▶ _WORK TO COMPLETE_
Lines before the one containing "RE-113, begins: 13:00 -> 12:45" are excluded; reproduce that line and all lines after it in the entries below, exactly.

▶ _DATA EXCERPTS_
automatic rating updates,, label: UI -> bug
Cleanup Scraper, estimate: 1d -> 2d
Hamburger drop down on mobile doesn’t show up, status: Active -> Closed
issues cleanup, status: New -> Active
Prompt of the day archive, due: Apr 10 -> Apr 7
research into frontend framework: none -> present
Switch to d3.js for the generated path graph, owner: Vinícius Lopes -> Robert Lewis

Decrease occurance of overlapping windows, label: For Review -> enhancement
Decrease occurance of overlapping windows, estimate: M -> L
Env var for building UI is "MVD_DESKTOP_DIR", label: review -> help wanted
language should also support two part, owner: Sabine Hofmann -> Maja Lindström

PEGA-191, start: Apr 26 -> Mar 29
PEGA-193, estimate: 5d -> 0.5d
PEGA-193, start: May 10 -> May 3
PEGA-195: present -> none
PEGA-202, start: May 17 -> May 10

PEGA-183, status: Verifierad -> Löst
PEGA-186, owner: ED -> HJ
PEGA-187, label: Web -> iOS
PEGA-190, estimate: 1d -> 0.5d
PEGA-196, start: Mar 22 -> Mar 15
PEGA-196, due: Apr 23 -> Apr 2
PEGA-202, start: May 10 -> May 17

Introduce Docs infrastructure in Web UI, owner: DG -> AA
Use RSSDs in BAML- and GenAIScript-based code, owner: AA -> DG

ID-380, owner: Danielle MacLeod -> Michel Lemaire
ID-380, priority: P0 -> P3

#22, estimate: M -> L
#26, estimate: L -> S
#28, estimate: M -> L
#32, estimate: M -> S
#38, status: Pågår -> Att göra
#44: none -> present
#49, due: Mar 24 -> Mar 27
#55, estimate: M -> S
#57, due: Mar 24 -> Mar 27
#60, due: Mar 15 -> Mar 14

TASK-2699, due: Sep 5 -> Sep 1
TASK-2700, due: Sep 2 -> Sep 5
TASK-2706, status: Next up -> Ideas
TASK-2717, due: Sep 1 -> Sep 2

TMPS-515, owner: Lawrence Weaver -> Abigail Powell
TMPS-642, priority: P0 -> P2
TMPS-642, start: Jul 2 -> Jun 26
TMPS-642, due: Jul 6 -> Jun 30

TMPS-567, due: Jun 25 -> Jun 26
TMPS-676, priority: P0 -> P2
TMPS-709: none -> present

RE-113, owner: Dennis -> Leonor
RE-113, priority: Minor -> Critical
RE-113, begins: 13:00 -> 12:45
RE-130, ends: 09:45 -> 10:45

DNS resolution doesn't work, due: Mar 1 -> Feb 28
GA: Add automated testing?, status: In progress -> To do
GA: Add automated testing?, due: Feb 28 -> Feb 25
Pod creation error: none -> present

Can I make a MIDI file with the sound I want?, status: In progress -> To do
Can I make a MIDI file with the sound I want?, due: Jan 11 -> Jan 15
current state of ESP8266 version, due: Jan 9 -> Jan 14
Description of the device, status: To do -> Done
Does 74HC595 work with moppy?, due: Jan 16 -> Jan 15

▶ _FINISHED EXERCISE_
RE-113, begins: 13:00 -> 12:45
RE-130, ends: 09:45 -> 10:45

DNS resolution doesn't work, due: Mar 1 -> Feb 28
GA: Add automated testing?, status: In progress -> To do
GA: Add automated testing?, due: Feb 28 -> Feb 25
Pod creation error: none -> present

Can I make a MIDI file with the sound I want?, status: In progress -> To do
Can I make a MIDI file with the sound I want?, due: Jan 11 -> Jan 15
current state of ESP8266 version, due: Jan 9 -> Jan 14
Description of the device, status: To do -> Done
Does 74HC595 work with moppy?, due: Jan 16 -> Jan 15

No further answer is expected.